Since the lockdown was first enforced, I have carried out dozens of both initial and follow-up assessments and meetings using remote technologies and I already have five assessments planned just this week! One of the advantages of the remote model is that I am able to offer more timely support to families.
For an assessment of a child with complex needs I ensure that prior to the assessment, I explain to the parents over the phone and by email how the assessment will work. I ask them to have props, such as toys and cutlery, ready for the assessment. I always send a questionnaire for the parents to fill in and email back to me in advance. This includes some basic questions about names and ages of family members, prescribed medications and details of the child’s medical and therapy team. As I am not able to measure the child during the assessment, I ask the parent or carer to measure them in a seated position. I use Google Maps and Streetview to provide context to the location of the home. This information all helps with the overall assessment.
I find it useful to speak to the parent or carer at the beginning of the call, especially if it is an initial assessment. I then ask to speak to the child and, depending on their level of understanding and communication, I explain who I am and why I am speaking with them. I sometimes use ice breakers with young children such as ‘peek a boo’.
During the assessment, what I see is in the hands of the person holding the camera and their video skills can vary. They may forget to turn the camera round on the screen so you can see their face rather than the child. Or they may forget to hold the camera up and show me the floor. I sometimes need to be gently directive in asking them to slow down or show me the child carrying out actions and certain parts of the environment. If the child needs assistance for tasks I ask for two adults or an older sibling to assist with the assessment. One will hold the camera while the other performs tasks or assists the child.

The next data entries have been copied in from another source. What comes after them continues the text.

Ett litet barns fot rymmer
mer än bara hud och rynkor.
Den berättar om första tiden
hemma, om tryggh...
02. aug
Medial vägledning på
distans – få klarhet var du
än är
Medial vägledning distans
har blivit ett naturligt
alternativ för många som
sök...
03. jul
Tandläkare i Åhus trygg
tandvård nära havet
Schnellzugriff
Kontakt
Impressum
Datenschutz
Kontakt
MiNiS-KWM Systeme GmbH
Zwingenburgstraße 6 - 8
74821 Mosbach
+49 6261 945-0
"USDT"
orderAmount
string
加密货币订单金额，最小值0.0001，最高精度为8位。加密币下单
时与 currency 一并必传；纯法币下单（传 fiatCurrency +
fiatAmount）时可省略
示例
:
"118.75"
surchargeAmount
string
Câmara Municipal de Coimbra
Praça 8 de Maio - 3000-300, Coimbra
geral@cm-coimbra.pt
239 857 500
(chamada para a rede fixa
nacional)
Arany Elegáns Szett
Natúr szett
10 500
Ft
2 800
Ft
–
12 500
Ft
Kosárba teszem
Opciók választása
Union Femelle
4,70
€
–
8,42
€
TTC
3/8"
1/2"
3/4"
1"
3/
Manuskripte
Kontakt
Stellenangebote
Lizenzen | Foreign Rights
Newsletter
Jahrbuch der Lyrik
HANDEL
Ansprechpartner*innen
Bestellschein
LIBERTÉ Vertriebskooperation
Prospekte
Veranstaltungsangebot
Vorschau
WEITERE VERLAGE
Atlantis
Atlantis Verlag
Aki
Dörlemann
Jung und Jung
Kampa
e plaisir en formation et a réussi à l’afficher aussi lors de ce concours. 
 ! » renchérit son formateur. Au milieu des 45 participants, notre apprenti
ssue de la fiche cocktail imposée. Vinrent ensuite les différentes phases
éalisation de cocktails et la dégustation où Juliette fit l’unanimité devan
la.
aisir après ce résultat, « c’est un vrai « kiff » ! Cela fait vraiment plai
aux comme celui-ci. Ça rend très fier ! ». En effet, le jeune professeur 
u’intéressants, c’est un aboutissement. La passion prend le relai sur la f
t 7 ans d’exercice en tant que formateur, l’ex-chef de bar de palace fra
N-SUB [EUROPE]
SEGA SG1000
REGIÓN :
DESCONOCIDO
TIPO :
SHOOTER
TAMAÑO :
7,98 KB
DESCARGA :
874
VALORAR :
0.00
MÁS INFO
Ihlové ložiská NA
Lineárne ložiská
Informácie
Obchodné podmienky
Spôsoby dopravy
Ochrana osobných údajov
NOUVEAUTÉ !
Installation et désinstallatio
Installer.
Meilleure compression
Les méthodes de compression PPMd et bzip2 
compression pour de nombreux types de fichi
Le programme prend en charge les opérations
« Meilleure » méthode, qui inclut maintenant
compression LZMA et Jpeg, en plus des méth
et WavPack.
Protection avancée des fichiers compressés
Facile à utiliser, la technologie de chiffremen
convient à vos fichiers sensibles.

I have found many advantages to video assessing. It can be less intimidating for children on the autistic spectrum to see and hear me on a screen as I am not present in the room and requiring eye contact. This can especially be the case for teenagers as they are used to using video calling and can seem less self-conscious about carrying out some tasks.

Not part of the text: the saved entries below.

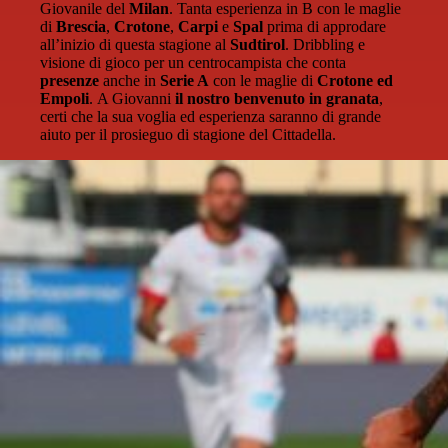
Giovanile del
Milan
. Tanta esperienza in B con le maglie
di
Brescia
,
Crotone
,
Carpi
e
Spal
prima di approdare
all’inizio di questa stagione al
Sudtirol
. Dribbling e
visione di gioco per un centrocampista che conta
presenze
anche in
Serie A
con le maglie di
Crotone ed
Empoli
. A Giovanni
il nostro benvenuto in granata
,
certi che la sua voglia ed esperienza saranno di grande
aiuto per il prosieguo di stagione del Cittadella.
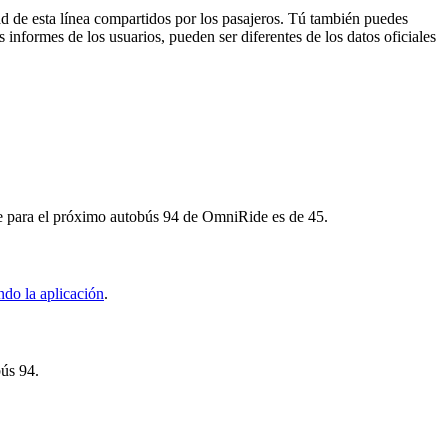
ad de esta línea compartidos por los pasajeros. Tú también puedes
 informes de los usuarios, pueden ser diferentes de los datos oficiales
je para el próximo autobús 94 de OmniRide es de 45.
ndo la aplicación
.
bús 94.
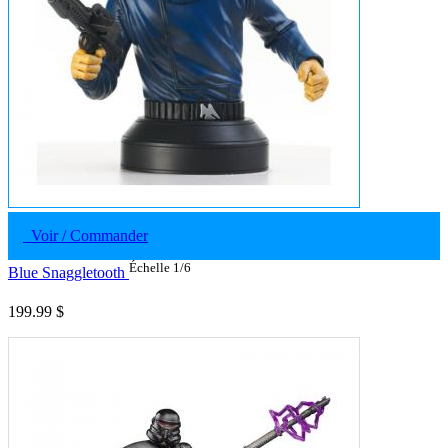
Voir / Commander
Échelle 1/6
Blue Snaggletooth
199.99 $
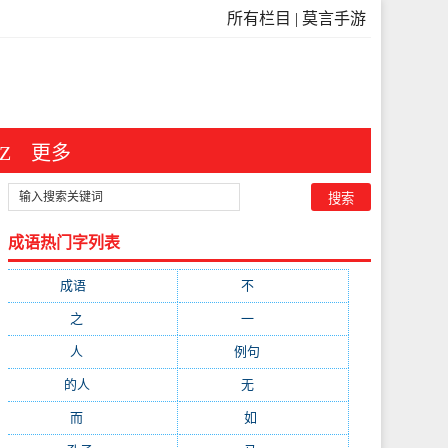
所有栏目
|
莫言手游
Z
更多
成语热门字列表
成语
(3546)
不
(371)
之
(298)
一
(209)
人
(181)
例句
(173)
的人
(150)
无
(123)
而
(103)
如
(93)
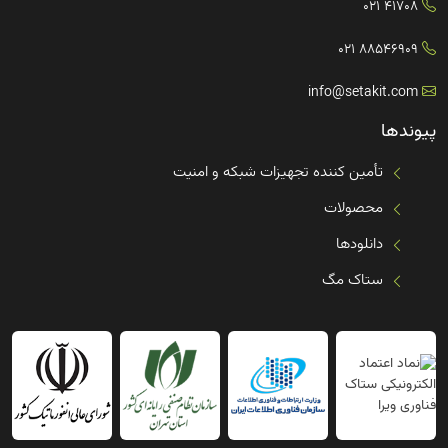
41708 021
88546909 021
info@setakit.com
پیوندها
تأمین کننده تجهیزات شبکه و امنیت
محصولات
دانلودها
ستاک مگ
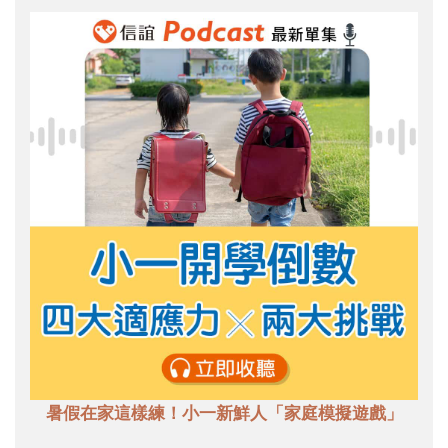
暑假在家這樣練！小一新鮮人「家庭模擬遊戲」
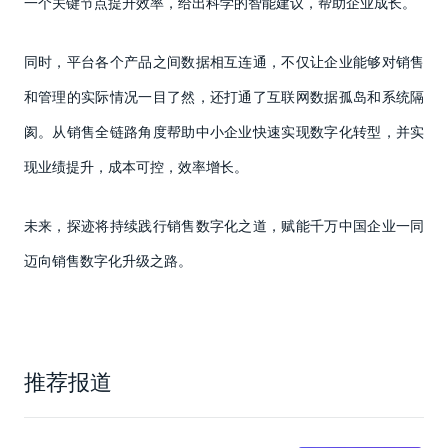
一个关键节点提升效率，给出科学的智能建议，帮助企业成长。
同时，平台各个产品之间数据相互连通，不仅让企业能够对销售
和管理的实际情况一目了然，还打通了互联网数据孤岛和系统隔
阂。从销售全链路角度帮助中小企业快速实现数字化转型，并实
现业绩提升，成本可控，效率增长。
未来，探迹将持续践行销售数字化之道，赋能千万中国企业一同
迈向销售数字化升级之路。
推荐报道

I have had several occasions when a parent or carer has told me of a potential issue with the child’s postural seating or with moving and handling. I have used video calling to see the issues for myself and provide advice to the family and resolve the issue remotely by ordering new equipment and arranging socially distanced repairs through suppliers. This could be useful after the pandemic, as I could resolve an issue quickly, and the family would not need to wait for me to visit in person.

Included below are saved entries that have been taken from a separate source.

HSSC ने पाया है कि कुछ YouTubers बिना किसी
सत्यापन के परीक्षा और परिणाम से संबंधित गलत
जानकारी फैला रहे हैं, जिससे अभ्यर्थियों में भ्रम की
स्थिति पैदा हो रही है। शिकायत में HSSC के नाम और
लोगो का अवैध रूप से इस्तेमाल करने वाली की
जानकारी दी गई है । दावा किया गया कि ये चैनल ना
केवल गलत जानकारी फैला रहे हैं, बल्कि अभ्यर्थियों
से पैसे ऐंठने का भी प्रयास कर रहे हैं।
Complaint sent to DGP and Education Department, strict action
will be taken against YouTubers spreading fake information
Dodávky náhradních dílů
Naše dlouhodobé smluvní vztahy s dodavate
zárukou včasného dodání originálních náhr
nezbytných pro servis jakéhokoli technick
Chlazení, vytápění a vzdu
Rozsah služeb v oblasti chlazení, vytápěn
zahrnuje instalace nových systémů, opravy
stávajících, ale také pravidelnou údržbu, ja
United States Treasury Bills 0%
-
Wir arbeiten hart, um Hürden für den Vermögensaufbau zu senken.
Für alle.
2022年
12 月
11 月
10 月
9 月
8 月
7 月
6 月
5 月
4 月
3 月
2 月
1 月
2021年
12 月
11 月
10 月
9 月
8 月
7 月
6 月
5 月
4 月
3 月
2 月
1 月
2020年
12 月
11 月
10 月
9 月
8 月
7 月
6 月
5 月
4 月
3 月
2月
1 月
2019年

I ordinarily limit my clients’ locations to about one hour from my work base due to the time constraints of travelling to see them regularly. However, I have successfully assessed children all over the UK during the pandemic. I can see how this could continue to be useful once social distancing is eased. I will be able to assess clients in less accessible locations, such as in the Channel Islands and the Isle of Wight, where a local therapist with relevant skills may not be available. Even if it is necessary to visit the child occasionally in person, video calling could make intervention more frequent, thereby providing a more satisfactory service for the client and their family.
When I look back at the past few years, there have been times when visiting clients has not been possible, either due to severe weather conditions such as flooding, high winds and snow or because a child is too unwell to have visitors. I can see potential for video calling to enable more consistent therapy at these times.
There can be disadvantages to not visiting a client in person, such as the lack of physical interaction and not being able to assess a child’s tone or complex postural needs. There are also safeguarding considerations as I may only be seeing what the parent wants me to see. I try to ask relevant questions and pick up on any strain or tension in the family. I also liaise with the medical and therapy team when possible to mitigate this risk.
Although I ask the parent to show me the home, I rely on the accuracy of third-party resources such as room measurements and heights of steps as I am not there to measure them for myself. However, architectural plans for the home layout and space in the environment can assist with this.
There have been many advantages to using video calling during the pandemic. It has allowed me to continue my intervention and ensure clients feel safe and are having their needs met.
I have even trained formal support workers in safe moving and handling using video calling and a PowerPoint presentation. I have also carried out site visits and house viewings by video call.
I can also see potential for a change in the way I work after the restrictions are eased to continue to ensure that children and families can access support in a timely fashion. Some children, young people and families can have the choice of face-to-face contact or video calling for assessments and follow-up interventions. Parents could record a video of their children during some behaviours which they would not display with a therapist present, and send the clip to me, thereby making my assessment more complete. I can also see potential for families in areas with no local therapists with relevant skills being provided with the intervention they need.
I have embraced the opportunity to work in different ways and will endeavour to provide choice to my clients about how they would like to receive the intervention they need.